▶ Problem details
Your copy of the data should match it exactly, leaving out only the pictures.

▶ Dataset content

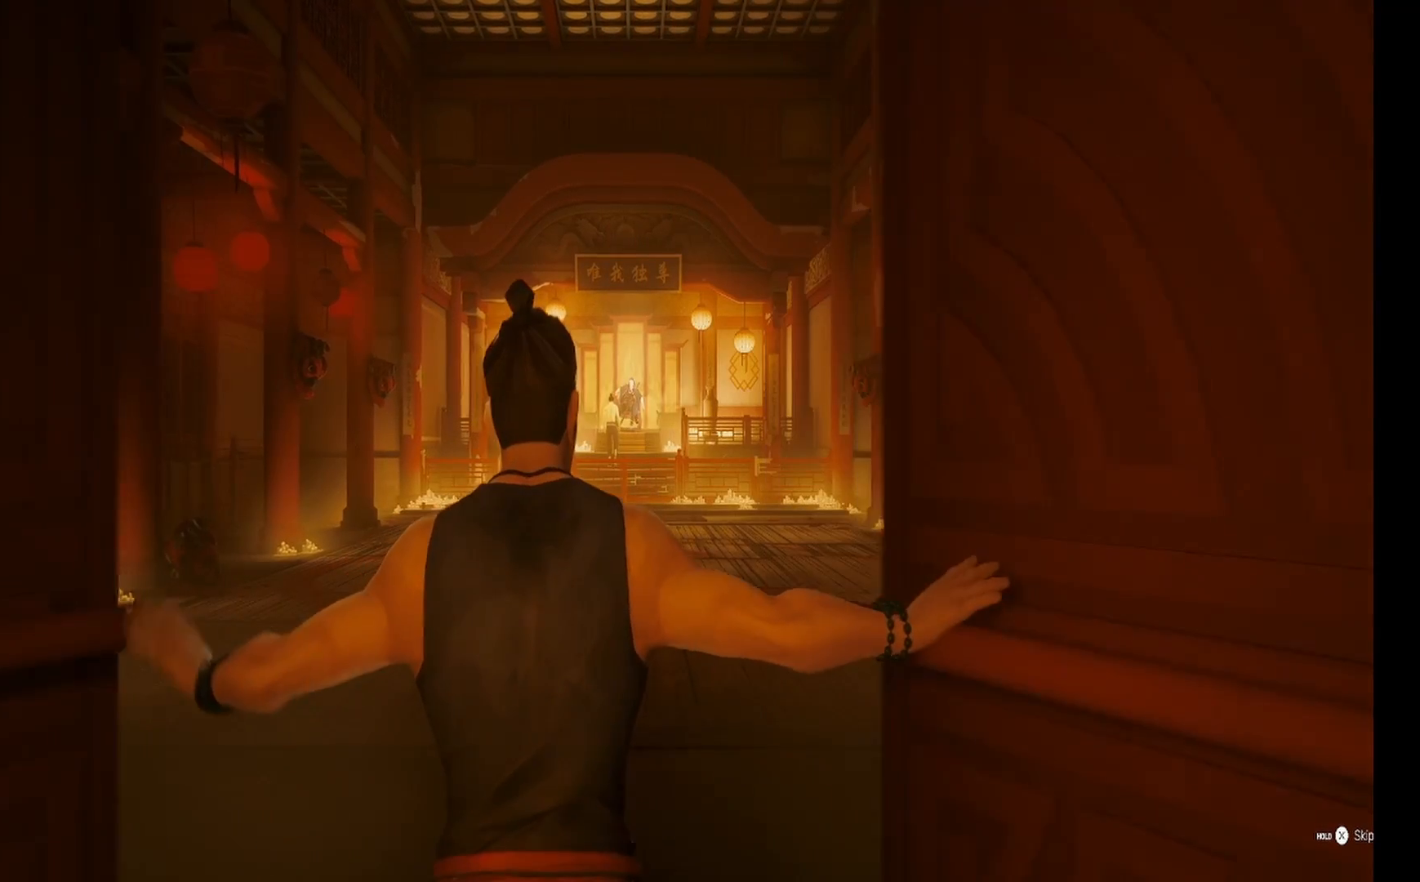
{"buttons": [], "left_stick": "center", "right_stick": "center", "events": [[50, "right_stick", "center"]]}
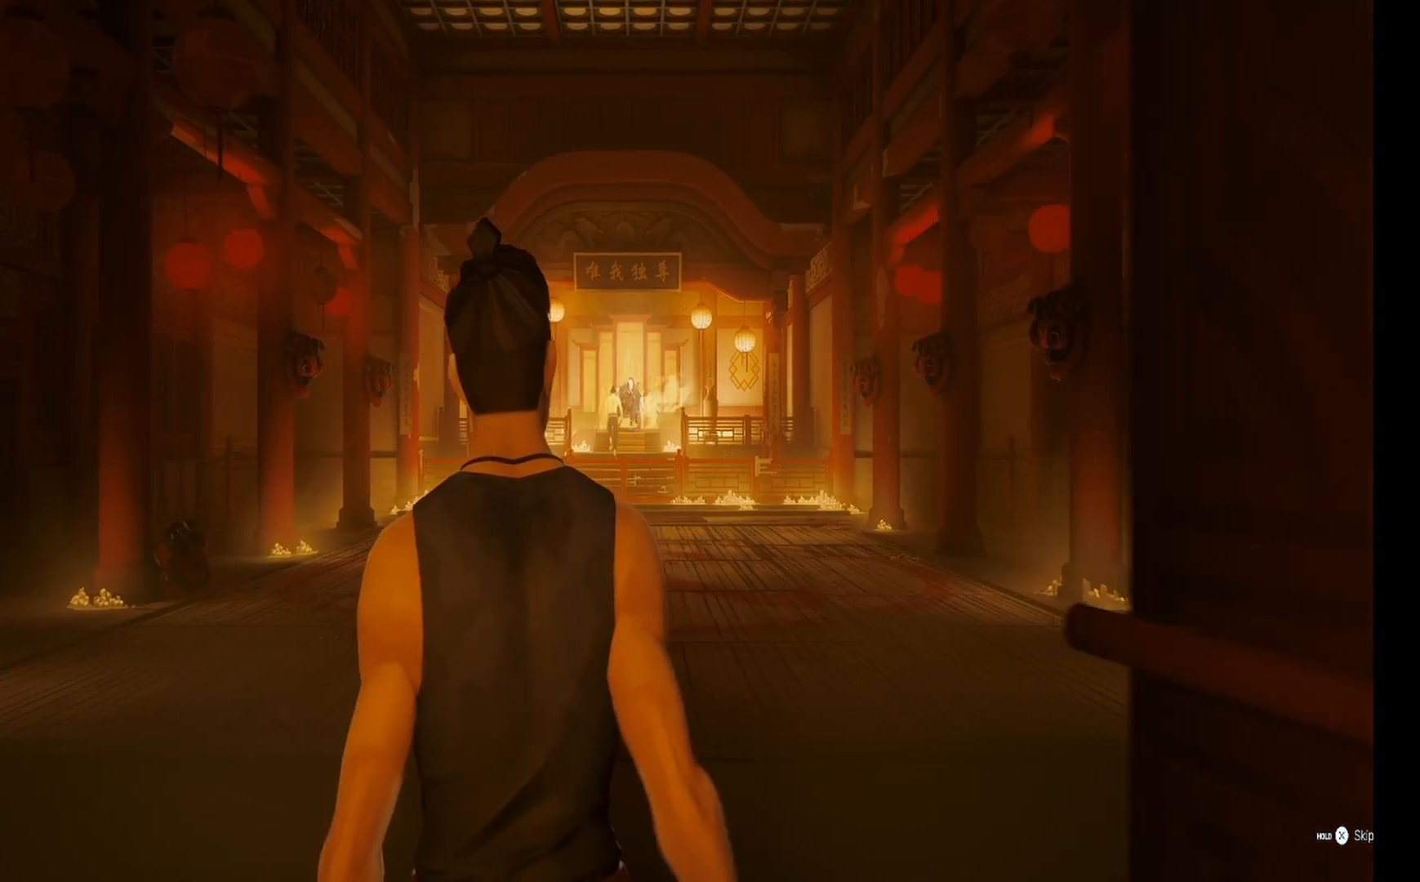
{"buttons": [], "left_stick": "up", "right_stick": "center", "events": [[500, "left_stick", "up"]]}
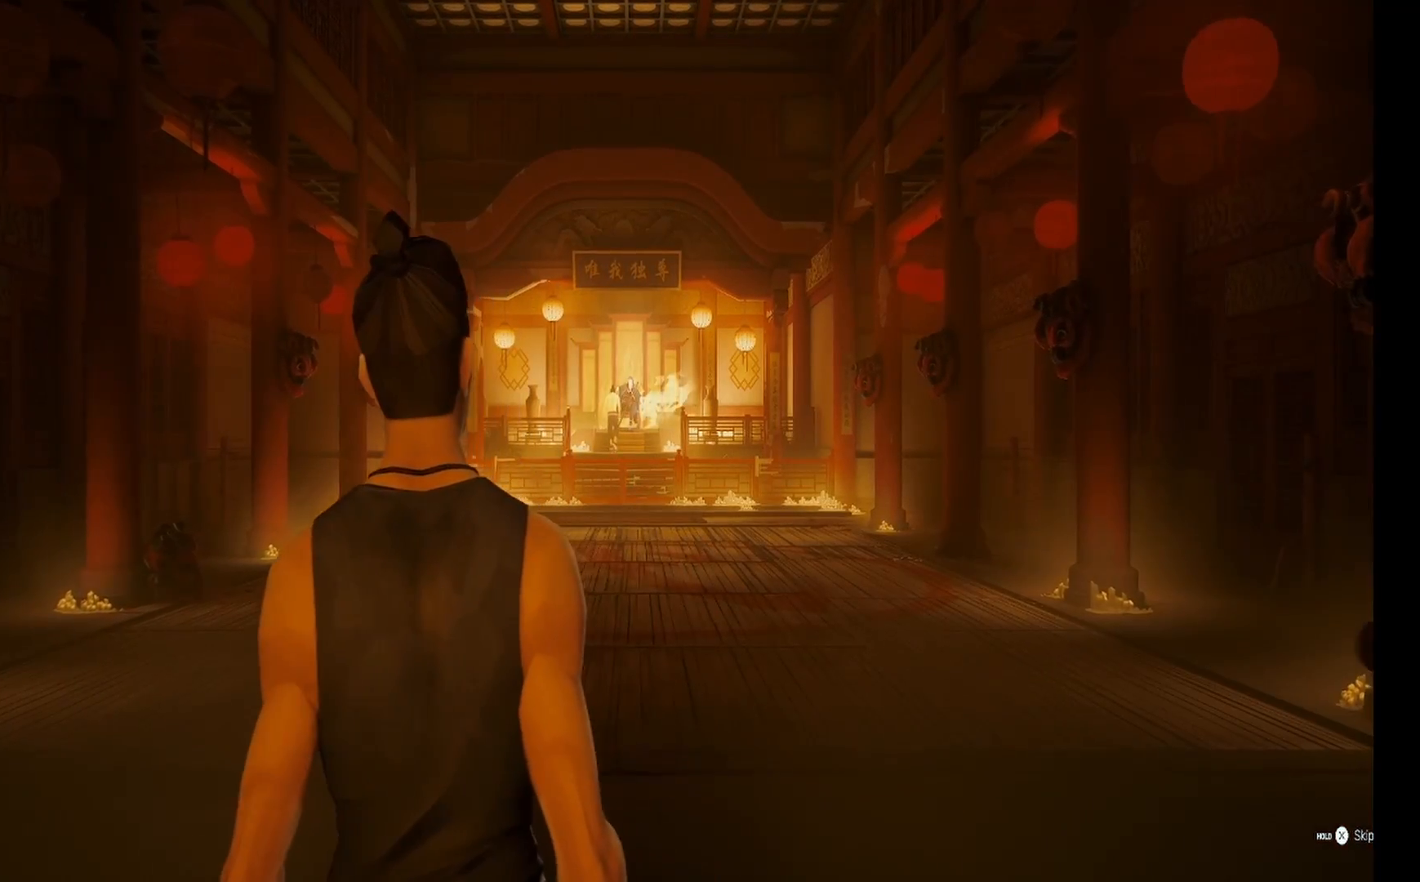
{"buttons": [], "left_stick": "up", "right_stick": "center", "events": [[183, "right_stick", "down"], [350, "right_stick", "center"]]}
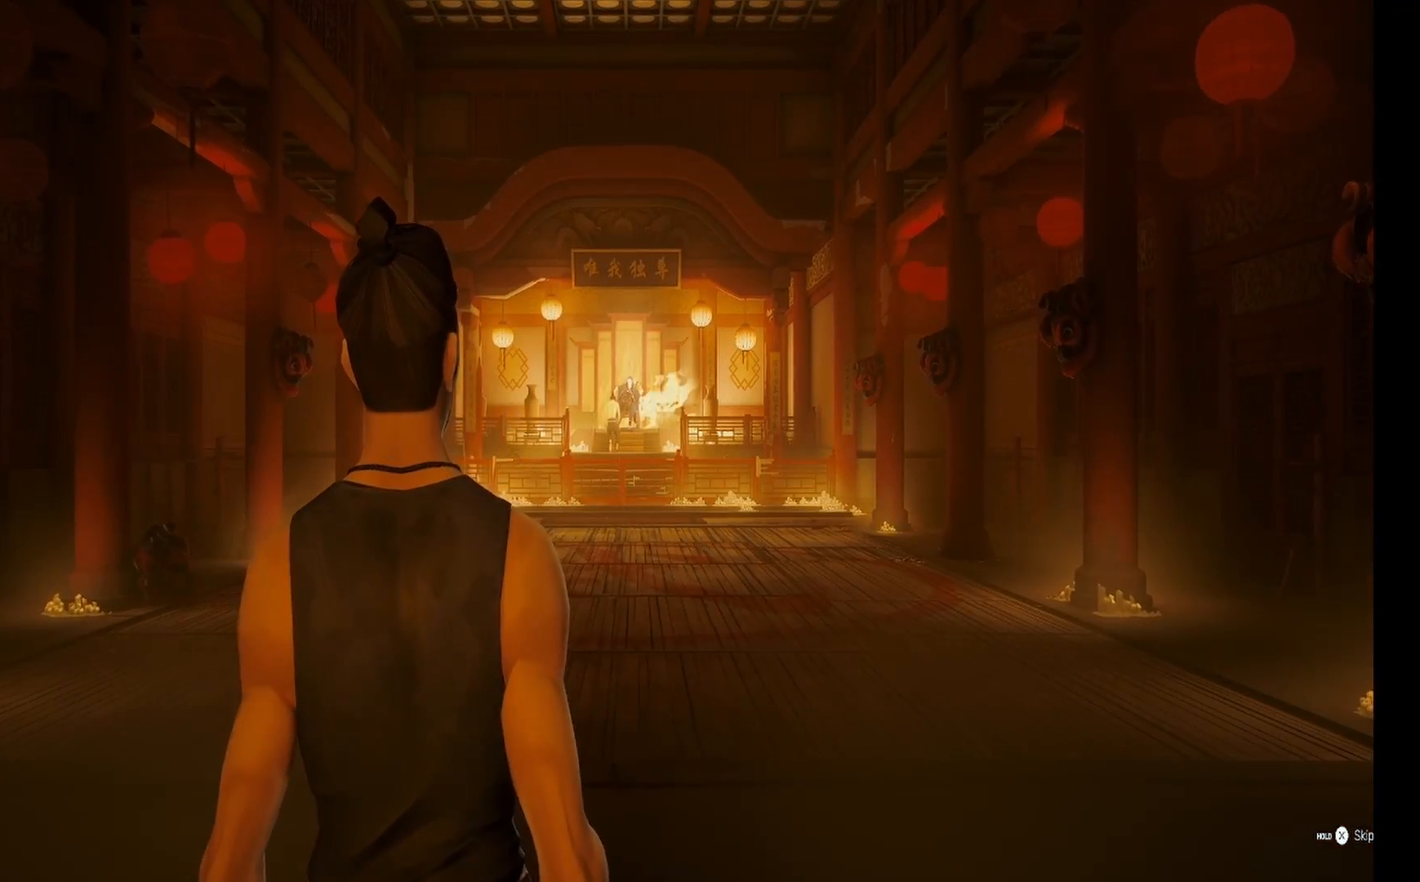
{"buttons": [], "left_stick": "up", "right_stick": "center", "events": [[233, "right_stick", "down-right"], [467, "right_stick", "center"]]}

▶ Output for this task
{"buttons": [], "left_stick": "center", "right_stick": "center", "events": [[50, "right_stick", "center"]]}
{"buttons": [], "left_stick": "up", "right_stick": "center", "events": [[500, "left_stick", "up"]]}
{"buttons": [], "left_stick": "up", "right_stick": "center", "events": [[183, "right_stick", "down"], [350, "right_stick", "center"]]}
{"buttons": [], "left_stick": "up", "right_stick": "center", "events": [[233, "right_stick", "down-right"], [467, "right_stick", "center"]]}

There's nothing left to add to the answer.